─── Information

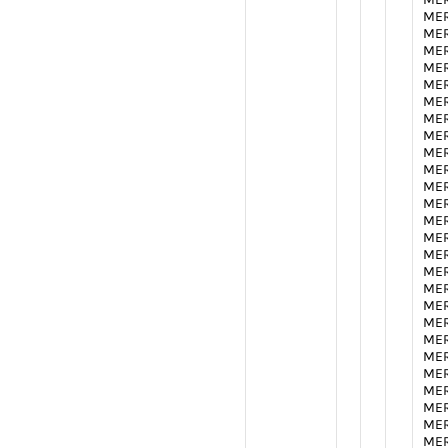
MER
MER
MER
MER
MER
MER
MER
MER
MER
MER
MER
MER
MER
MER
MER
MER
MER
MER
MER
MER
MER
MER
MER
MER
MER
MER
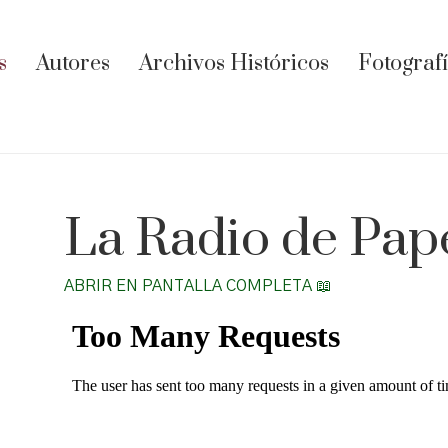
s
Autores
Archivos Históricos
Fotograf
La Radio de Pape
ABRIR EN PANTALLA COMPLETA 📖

──────

● What you will do
Transcribe every entry above exactly as it stands, but skip the images.

● Output below
MER
MER
MER
MER
MER
MER
MER
MER
MER
MER
MER
MER
MER
MER
MER
MER
MER
MER
MER
MER
MER
MER
MER
MER
MER
MER
s
Autores
Archivos Históricos
Fotograf
La Radio de Pape
ABRIR EN PANTALLA COMPLETA 📖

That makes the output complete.